Passage provided:

问题
Scala allows closure like
def newCounter = {
var a=0
() => {a+=1;a}
}
which defines a function that on every call returns a new independent counter function starting at 1:
scala> val counter1 = newCounter
counter1: () => Int = <function0>
scala> counter1()
res0: Int = 1
scala> counter1()
res1: Int = 2
scala> val counter2 = newCounter
counter2: () => Int = <function0>
scala> counter2()
res2: Int = 1
scala> counter1()
res3: Int = 3
This is quite impressive as usually a would be a representative of a memory address on the stack frame of newCounter. I've just read the closure chapter of "Programming in Scala" and it only has the following to say on that matter (p. 155):
The Scala compiler rearranges things in cases like this so that the captured parameter lives out on the heap, instead of the stack, and thus can outlive the method call that created it. This rearrangement is all taken care of automatically, so you don't have to worry about it.
Can anyone elaborate on how this works on byte code level? Is the access similar to a member variable of a class with all the associated synchronization and performance implications?

Entries shown:
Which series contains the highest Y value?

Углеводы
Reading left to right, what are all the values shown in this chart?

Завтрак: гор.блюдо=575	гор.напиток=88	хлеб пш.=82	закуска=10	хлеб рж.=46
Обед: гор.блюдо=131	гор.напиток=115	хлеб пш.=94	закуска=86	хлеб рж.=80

The problem: Reproduce verbatim the part of the Scala closure question from "res1: Int = 2" to "worry about it.".

Answer:
res1: Int = 2
scala> val counter2 = newCounter
counter2: () => Int = <function0>
scala> counter2()
res2: Int = 1
scala> counter1()
res3: Int = 3
This is quite impressive as usually a would be a representative of a memory address on the stack frame of newCounter. I've just read the closure chapter of "Programming in Scala" and it only has the following to say on that matter (p. 155):
The Scala compiler rearranges things in cases like this so that the captured parameter lives out on the heap, instead of the stack, and thus can outlive the method call that created it. This rearrangement is all taken care of automatically, so you don't have to worry about it.